The fight or flight response is basically your body's way of protecting itself from any dangers in the environment. It occurs as a reflex to danger...no conscious awareness is needed for the fight or flight response to occur- it is involuntary. So when a danger is perceived, a signal is sent to the amygdala, a part of the brain that processes danger and fear signals. The amygdala then sends 2 signals- one to the locus coeruleus, and the second one to the pituitary gland. The locus coeruleus then triggers the sympathetic nervous system, which is well-known to be involved in the fight or flight response. The sympathetic nervous system is composed of nerves which innervate major organ systems in the body, like the heart, lungs, and blood vessels. So when the sympathetic nervous system is activated, it affects your organs, like increasing your heart rate, increasing your rate of breathing, constricting blood vessels in non-essential areas (like the skin, digestive, and reproductive organs), widening your pupils, increasing blood flow to your skeletal muscles and brain, and increases your sweating.

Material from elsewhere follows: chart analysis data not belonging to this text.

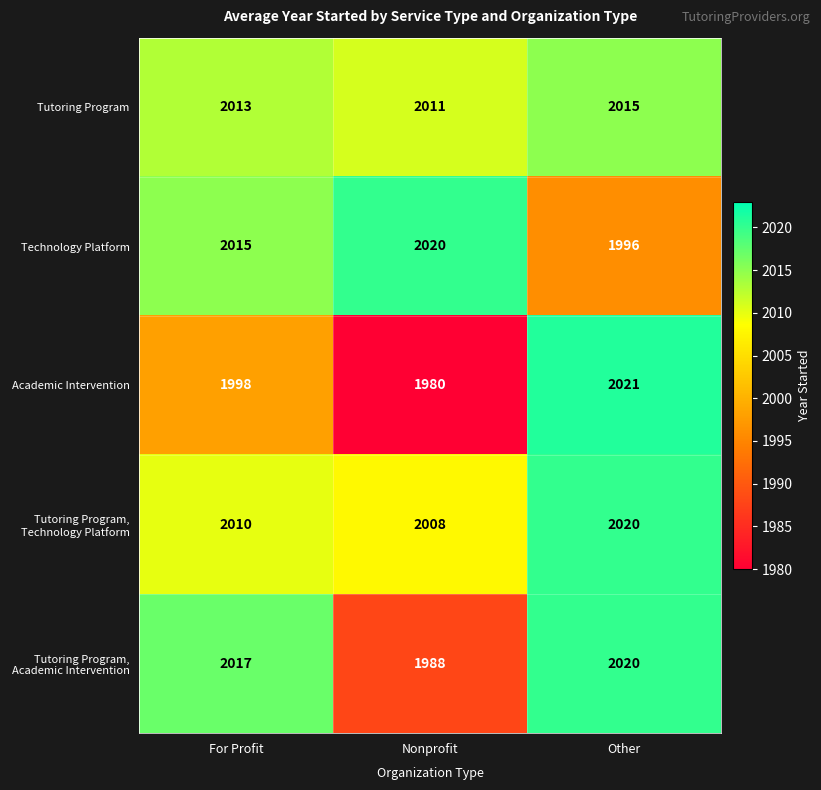

How many series are shown in this chart?

5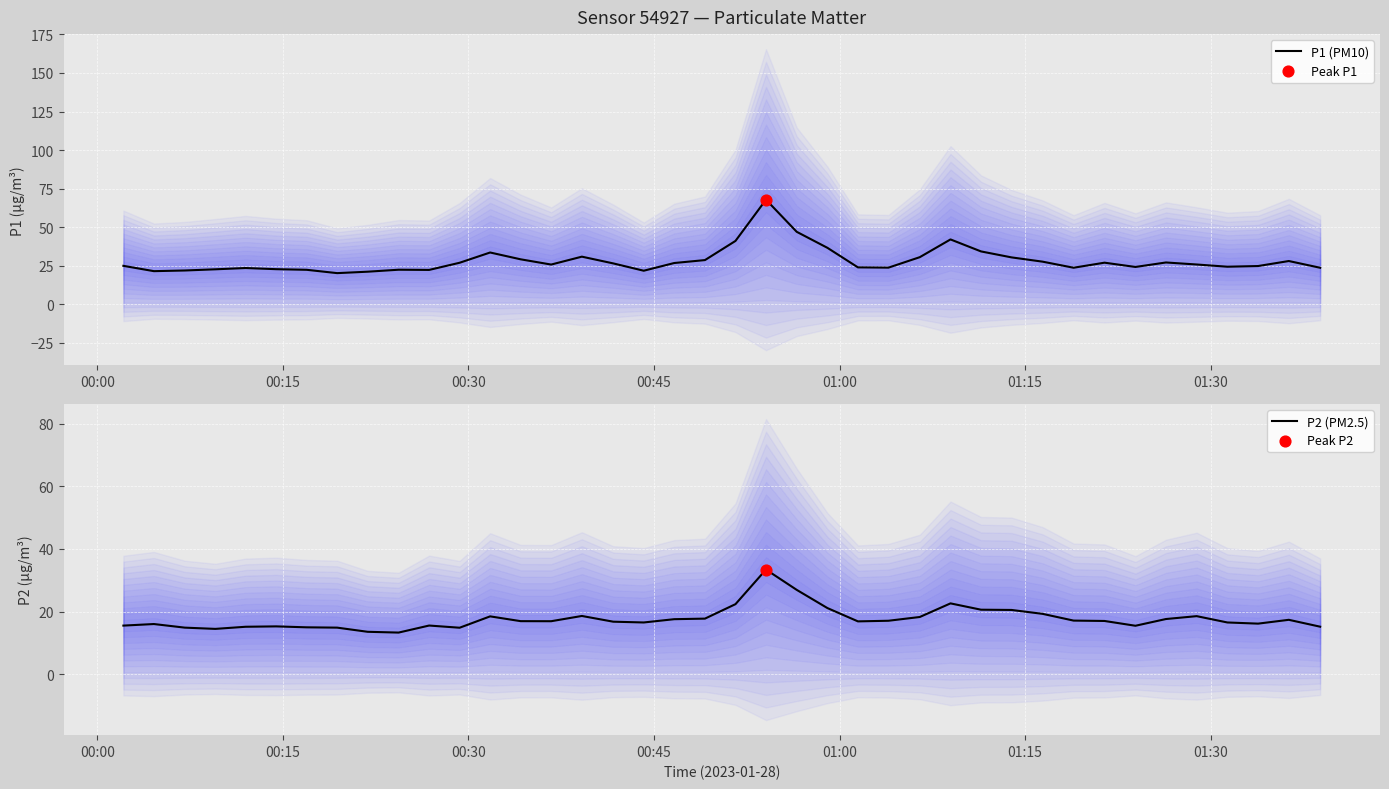

Which series has the largest total across all categories?

P1 (PM10)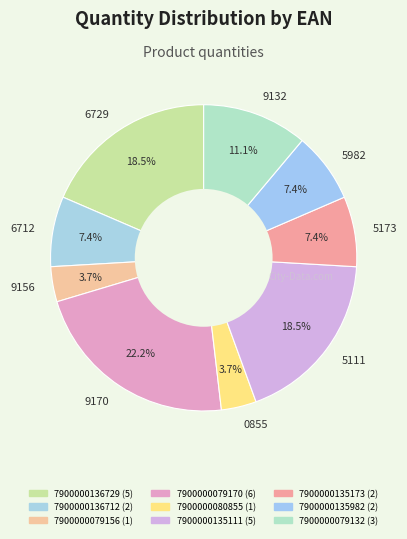

Does 9170 represent more than half of the total?

No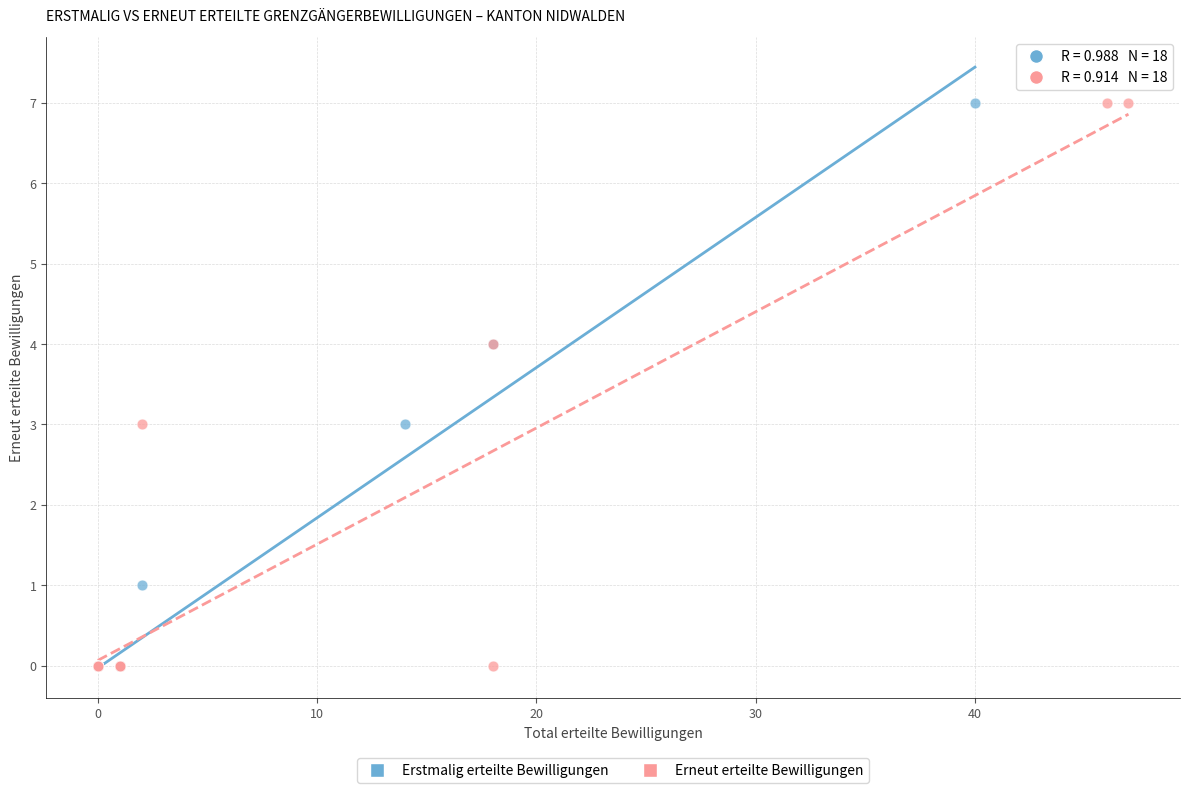

What are all the series names shown in the legend?

Erstmalig erteilte Bewilligungen, Erneut erteilte Bewilligungen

So these are the physical manifestations of the fight or flight response.
In addition to activating the sympathetic nervous system (a neural system), the amygdala also activates the hypothalamus, and sets-off the hypothalamic-pituitary-adrenal axis, also known as the HPA axis (a hormonal system. So after the amygdala sets off the hypothalamus, the hypothalamus releases a hormone, CRF or cortisol releasing factor, and this signals the pituitary to release ACTH or adrenocorticotropic hormone into the bloodstream. The ACTH then signals the adrenal glands to release cortisol into the bloodstream, and this contributes to the stress response.
The adrenal glands also release adrenaline in response to the sympathetic nervous system being triggered by amygdala (via the locus coeruleus). Adrenaline is released from the adrenal glands and this also contributes to the physical symptoms you see in the fight or flight response.